Understanding AI Benchmarks - GSM8K
@mattshumer_’s Reflection Llama model was released two days ago, achieving higher metrics on several popular benchmarks compared to GPT-4o, Claude 3.5 Sonnet, and Llama 3.1 405B. Notably, the post claimed the model reached a score of 99.2% on GSM8K. Since then, there has been heated discussion regarding this score on GSM8K. Some of the comments include:
> “99.2% performance on GSM8k even though GSM8k has more than 1% error rate.” —
@gazorp5 nitter.app/gazorp5/status/1831844…
> “On GSM8K, 98% is better than 99%.” —
@kohjingyu nitter.app/kohjingyu/status/18320…
> “This is super interesting, but I’m quite surprised to see a GSM8k score of over 99%.” —
@hughbzhang nitter.app/hughbzhang/status/1831…
So, what do these discussions mean?
Let me start with some background on GSM8K:
GSM8K, short for Grade School Math 8K, is a dataset comprising 8,500 high-quality, linguistically diverse math word problems aimed at a grade school level. It was designed to facilitate research in multi-step mathematical reasoning and problem-solving using language models. You can explore the dataset here:
huggingface.co/datasets/open…
> Content: The dataset includes word problems that require between 2 to 8 steps to solve. These problems primarily involve basic arithmetic operations such as addition, subtraction, multiplication, and division.
> Structure: GSM8K is divided into 7,500 training problems and 1,000 test problems, providing a robust framework for training and evaluating models.
> Educational Level: The problems are intended to be solvable by bright middle school students and require no concepts beyond early algebra.
> Benchmarking: It serves as a benchmark for evaluating the performance of language models in solving math word problems.
> An example from the dataset:
Question: Natalia sold clips to 48 of her friends in April, and then she sold half as many clips in May. How many clips did Natalia sell altogether in April and May? Answer: Natalia sold 48/2 = 24 clips in May. Natalia sold 48+24 = 72 clips altogether in April and May. #### 72
> Issues: It has been discovered that some answers in the dataset are incorrect:
github.com/openai/grade-scho…. As a result, it is impossible to achieve a perfect score of 100 on this benchmark. I haven’t found a complete list of wrong answers, but some claim that the dataset has an error rate of over 1%. This is why people are shocked by Reflection Llama’s reported result of 99.2% on GSM8K.
So is it possible that Llama Reflection or any AI model achieves 99.2% on GSM8K? I think it's still too early to tell at the moment before finishing the following steps:
> The weights of the Reflection Llama model on HuggingFace were not the correct version (ref.
nitter.app/mattshumer_/status/183…). At
@hyperbolic_labs, we are currently hosting Reflection Llama based on the weights on HuggingFace. Once the correct version is updated, we will update the model and conduct a rigorous evaluation with
@ArtificialAnlys to clarify the situation publicly.
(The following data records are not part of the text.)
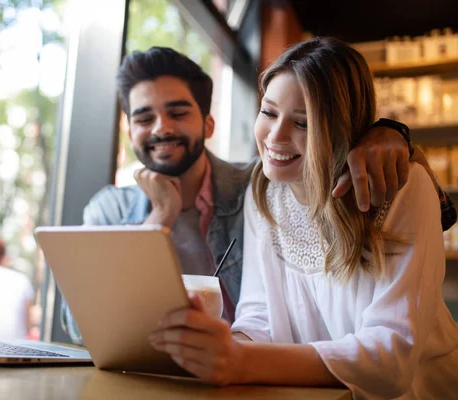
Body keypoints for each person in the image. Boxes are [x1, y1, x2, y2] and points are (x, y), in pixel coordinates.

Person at [62, 46, 456, 342]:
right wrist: (156, 222)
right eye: (144, 118)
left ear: (209, 122)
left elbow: (335, 162)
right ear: (129, 131)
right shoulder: (108, 209)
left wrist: (391, 134)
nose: (161, 128)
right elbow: (81, 328)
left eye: (179, 112)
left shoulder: (259, 185)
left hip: (246, 370)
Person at [149, 37, 458, 399]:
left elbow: (391, 357)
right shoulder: (264, 191)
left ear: (341, 128)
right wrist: (221, 348)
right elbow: (258, 314)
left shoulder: (402, 188)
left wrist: (241, 362)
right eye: (269, 112)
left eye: (303, 123)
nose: (276, 136)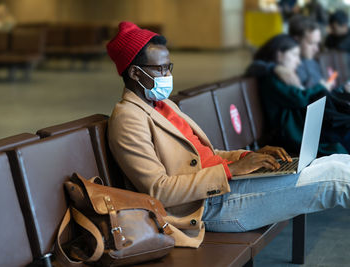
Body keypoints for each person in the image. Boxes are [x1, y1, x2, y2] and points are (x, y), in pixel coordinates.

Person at [106, 22, 350, 248]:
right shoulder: (128, 119)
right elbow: (158, 191)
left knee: (340, 161)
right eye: (159, 69)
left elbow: (207, 155)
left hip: (230, 187)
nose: (167, 75)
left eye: (168, 67)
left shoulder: (163, 105)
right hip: (211, 205)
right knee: (338, 177)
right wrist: (231, 170)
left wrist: (247, 157)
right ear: (136, 74)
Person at [254, 34, 350, 155]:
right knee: (341, 140)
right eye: (294, 55)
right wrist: (321, 87)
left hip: (305, 130)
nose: (298, 62)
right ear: (279, 55)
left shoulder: (281, 77)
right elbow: (299, 98)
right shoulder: (271, 79)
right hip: (296, 137)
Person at [246, 16, 326, 89]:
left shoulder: (311, 60)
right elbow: (253, 67)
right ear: (296, 40)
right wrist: (275, 68)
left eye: (317, 43)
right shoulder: (286, 62)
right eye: (311, 43)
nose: (317, 49)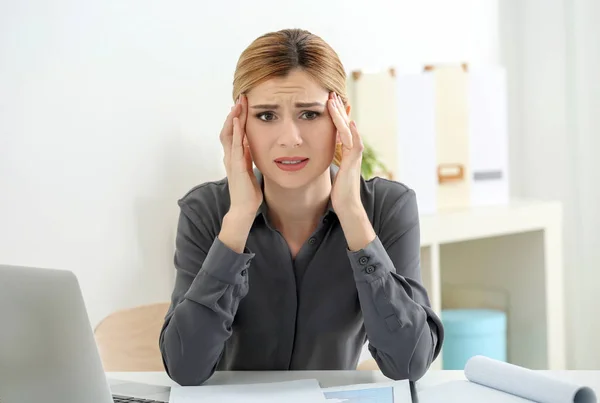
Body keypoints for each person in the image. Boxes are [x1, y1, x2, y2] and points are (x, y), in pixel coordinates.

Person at [159, 28, 444, 386]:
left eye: (309, 114)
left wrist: (354, 217)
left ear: (341, 118)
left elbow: (408, 362)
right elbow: (185, 368)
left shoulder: (386, 208)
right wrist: (239, 220)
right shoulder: (207, 211)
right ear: (239, 124)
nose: (290, 138)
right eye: (265, 116)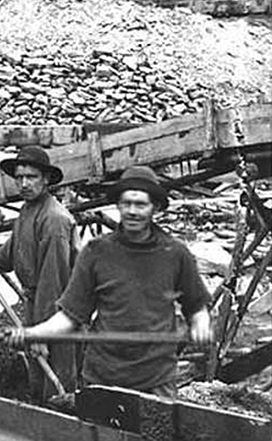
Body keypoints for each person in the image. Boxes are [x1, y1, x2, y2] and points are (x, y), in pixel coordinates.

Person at [11, 165, 212, 397]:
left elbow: (196, 307)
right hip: (104, 375)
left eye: (140, 205)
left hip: (156, 376)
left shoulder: (175, 253)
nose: (132, 212)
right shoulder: (96, 252)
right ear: (117, 205)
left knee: (159, 432)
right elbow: (70, 316)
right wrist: (33, 333)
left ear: (155, 207)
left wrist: (200, 325)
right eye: (126, 204)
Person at [0, 146, 78, 396]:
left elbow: (53, 283)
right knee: (36, 369)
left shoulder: (54, 220)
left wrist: (42, 333)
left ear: (45, 180)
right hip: (36, 304)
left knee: (59, 378)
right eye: (19, 177)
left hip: (60, 312)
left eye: (31, 177)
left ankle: (60, 424)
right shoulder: (28, 209)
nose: (23, 183)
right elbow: (15, 246)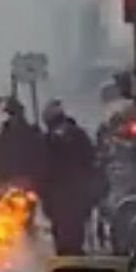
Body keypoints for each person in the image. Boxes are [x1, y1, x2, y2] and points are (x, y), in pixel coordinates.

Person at [41, 101, 100, 256]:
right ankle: (75, 258)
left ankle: (68, 260)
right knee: (76, 232)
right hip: (76, 193)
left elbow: (42, 168)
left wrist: (45, 197)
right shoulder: (78, 134)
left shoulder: (49, 139)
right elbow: (91, 160)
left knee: (63, 237)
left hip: (59, 195)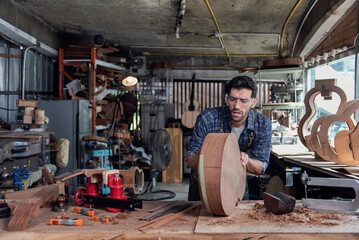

> Given the potential issues of GSM8K, it would be helpful to thoroughly review the dataset’s answers using both human experts and state-of-the-art AIs to identify and correct all errors. In this way, we can know the upper bound of the score on this benchmark and have a corrected version to aim for an AI to achieve 100% accuracy, a critical milestone in quantitative reasoning.
> We always want to support the open-source AI community in pushing the limits of AI. If you have trained or plan to train an AI model that is good at math, feel free to reach out to us, and we will help host the model or collaborate together!
P.S.: In this GitHub issue
github.com/openai/grade-scho…, the author points out the following answer as incorrect:
Question: After scoring 14 points, Erin now has three times more points than Sara, who scored 8. How many points did Erin have before?
Answer (according to the dataset): 18
Both GPT-4o and Claude Sonnet 3.5 believe the correct answer should be 10.
However, according to Wikipedia (
en.wikipedia.org/wiki/Wikipe…), “three times more” actually means four times as many. Should the correct answer actually be 4 x 8 - 14 = 18, which means the answer in the dataset is actually correct?